In the last post, we defined delegated legislation as legislation made by the executive under the authority of the Parliament. It includes statutory rules, regulations, by-laws, ordinances, orders in council or various other ‘instruments’. We also explained that the most powerful tool against executive government over-reach regarding delegated legislation is the power for either House to disallow a statutory rule. So, how does this happen…?

Well, every Tuesday of a sitting week (or the first Tuesday of every month when not sitting), the Clerk of the Legislative Council  publishes the Statutory Rules and Instruments Paper which details the following:

📃 the statutory rules and instruments that are subject to disallowance,

📃 the date of their tabling in the House (where this has occurred), and

📃 the time within which notice of their disallowance may be given.

How is delegated legislation disallowed?

For those statutory rules that are subject to disallowance, either House of the Parliament may pass a resolution to disallow the statutory rule. A statutory rule can be disallowed in part as well as in whole. On the passing of a disallowance motion the statutory rule in question ‘shall cease to have effect’.

How often is delegated legislation disallowed?

There are only a handful of instances where disallowance motions have been agreed to.

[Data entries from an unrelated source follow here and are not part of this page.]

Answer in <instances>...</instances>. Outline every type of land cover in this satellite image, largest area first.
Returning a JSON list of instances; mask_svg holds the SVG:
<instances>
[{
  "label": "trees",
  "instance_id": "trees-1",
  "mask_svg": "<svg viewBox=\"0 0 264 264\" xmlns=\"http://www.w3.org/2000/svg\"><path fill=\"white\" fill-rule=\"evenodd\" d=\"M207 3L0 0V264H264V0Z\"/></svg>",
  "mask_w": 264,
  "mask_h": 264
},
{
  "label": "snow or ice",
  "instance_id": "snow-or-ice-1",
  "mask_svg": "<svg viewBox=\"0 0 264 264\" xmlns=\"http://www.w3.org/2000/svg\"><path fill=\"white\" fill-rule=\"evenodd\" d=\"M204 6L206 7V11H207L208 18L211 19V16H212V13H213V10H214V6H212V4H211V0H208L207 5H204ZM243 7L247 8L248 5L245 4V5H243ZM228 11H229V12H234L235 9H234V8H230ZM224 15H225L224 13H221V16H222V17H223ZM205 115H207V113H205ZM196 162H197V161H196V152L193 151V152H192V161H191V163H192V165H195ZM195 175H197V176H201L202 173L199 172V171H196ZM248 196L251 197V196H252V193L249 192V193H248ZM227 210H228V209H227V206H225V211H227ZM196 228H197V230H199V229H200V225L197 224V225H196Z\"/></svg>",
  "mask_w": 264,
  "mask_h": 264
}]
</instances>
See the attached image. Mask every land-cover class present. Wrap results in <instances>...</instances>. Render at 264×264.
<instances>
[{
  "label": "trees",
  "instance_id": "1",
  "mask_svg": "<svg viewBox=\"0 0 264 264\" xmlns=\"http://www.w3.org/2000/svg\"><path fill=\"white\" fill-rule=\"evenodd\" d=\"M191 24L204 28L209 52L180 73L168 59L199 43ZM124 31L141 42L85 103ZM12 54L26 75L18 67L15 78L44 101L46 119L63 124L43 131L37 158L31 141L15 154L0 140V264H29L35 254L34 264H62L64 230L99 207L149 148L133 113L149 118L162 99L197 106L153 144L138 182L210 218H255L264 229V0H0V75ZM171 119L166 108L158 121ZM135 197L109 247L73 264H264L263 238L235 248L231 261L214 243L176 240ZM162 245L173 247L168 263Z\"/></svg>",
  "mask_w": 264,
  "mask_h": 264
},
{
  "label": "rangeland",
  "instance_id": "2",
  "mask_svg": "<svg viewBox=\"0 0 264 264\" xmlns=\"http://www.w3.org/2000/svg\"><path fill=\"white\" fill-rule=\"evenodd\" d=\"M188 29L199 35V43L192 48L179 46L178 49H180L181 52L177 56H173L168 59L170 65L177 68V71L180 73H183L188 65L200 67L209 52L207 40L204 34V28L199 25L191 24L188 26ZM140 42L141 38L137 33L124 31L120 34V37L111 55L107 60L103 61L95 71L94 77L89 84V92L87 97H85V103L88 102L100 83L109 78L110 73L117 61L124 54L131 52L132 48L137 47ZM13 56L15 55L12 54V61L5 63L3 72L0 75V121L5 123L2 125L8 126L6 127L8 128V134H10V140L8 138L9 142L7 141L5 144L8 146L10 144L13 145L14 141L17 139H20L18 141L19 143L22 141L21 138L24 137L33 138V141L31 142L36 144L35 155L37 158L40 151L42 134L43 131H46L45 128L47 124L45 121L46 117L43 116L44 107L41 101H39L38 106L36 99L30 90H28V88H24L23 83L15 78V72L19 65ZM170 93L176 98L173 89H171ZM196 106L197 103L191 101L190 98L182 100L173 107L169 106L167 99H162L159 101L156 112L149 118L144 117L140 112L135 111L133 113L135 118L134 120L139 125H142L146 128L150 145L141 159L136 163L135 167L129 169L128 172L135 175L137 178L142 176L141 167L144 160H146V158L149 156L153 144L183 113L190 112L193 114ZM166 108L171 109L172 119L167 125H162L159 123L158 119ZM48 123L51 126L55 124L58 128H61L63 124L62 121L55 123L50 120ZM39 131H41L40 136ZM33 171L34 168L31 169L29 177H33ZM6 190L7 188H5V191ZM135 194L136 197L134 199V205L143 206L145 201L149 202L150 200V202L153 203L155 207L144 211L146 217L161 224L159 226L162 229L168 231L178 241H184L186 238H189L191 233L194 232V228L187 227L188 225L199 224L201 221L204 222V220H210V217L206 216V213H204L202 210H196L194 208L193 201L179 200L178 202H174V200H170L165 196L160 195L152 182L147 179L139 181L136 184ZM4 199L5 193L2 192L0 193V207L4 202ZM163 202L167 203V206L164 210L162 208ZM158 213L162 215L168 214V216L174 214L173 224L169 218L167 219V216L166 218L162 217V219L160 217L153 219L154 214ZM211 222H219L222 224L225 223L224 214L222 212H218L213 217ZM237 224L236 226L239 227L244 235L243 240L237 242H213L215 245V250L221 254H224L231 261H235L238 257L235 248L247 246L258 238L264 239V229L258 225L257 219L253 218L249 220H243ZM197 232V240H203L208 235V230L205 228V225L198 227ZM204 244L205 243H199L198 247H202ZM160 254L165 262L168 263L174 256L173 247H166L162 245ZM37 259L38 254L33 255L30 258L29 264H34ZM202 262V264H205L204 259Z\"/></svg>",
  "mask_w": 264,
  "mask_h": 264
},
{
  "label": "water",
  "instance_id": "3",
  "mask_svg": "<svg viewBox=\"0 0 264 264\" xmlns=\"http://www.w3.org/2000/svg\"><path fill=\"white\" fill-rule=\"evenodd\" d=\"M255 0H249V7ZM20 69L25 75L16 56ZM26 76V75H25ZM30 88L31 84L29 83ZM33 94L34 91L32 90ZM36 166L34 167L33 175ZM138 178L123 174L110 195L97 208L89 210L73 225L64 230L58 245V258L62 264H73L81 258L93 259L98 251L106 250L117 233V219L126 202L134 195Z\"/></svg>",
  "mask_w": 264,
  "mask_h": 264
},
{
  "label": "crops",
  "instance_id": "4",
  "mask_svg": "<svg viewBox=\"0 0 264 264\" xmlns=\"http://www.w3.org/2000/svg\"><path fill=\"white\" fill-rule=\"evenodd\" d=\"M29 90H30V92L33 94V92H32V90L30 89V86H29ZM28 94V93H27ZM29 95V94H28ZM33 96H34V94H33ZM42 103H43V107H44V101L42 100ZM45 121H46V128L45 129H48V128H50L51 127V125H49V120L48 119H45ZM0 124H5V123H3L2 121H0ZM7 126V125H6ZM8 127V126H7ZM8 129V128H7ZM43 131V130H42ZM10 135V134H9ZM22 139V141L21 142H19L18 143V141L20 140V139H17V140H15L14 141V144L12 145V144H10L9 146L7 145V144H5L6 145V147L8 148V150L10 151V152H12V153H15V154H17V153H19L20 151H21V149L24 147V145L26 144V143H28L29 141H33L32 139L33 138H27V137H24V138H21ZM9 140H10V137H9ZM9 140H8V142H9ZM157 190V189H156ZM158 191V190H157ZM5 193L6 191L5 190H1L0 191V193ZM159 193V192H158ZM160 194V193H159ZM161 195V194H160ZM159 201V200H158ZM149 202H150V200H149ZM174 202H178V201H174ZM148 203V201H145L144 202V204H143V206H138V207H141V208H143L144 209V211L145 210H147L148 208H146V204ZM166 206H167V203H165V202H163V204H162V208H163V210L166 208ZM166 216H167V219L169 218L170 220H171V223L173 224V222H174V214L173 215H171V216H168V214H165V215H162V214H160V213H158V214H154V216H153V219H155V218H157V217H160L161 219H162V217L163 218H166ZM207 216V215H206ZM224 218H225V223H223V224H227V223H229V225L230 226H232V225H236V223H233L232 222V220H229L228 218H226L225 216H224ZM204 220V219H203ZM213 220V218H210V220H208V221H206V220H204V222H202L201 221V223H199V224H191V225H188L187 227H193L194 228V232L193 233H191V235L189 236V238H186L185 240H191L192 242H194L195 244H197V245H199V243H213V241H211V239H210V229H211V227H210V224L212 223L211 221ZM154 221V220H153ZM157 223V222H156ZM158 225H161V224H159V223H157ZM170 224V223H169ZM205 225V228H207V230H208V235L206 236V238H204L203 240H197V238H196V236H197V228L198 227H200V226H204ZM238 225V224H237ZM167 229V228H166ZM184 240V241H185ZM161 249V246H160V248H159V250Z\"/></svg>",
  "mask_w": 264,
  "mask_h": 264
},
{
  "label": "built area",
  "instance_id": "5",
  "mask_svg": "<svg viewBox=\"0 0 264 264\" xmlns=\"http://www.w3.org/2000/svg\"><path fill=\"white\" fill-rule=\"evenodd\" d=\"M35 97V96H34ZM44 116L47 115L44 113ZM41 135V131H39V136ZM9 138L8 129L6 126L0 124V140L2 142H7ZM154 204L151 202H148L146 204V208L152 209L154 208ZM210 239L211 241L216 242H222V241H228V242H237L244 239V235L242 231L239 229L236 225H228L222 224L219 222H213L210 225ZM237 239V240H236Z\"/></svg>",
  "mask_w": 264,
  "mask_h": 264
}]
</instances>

Between 1995 and 2018, 140 disallowance motions were moved and of these, just 17 were agreed to by the Council.

The Regulation Committee

There are currently two disallowance motions on the Notice Paper ― the Liquor Amendment (Music Festivals) Regulation 2019, and the Gaming and Liquor Administration Amendment (Music Festivals) Regulation 2019.

However, a few weeks ago, the House agreed to send these two regulations to the Regulation Committee for an inquiry.

So what happens to these motions given the establishment of an inquiry?

Well, under the rules establishing the Regulation Committee a motion for disallowance can’t be debated until the committee completes its report. So the notice will remain on the Notice Paper until the tabling of the committee report, after which the disallowance motions will then be considered.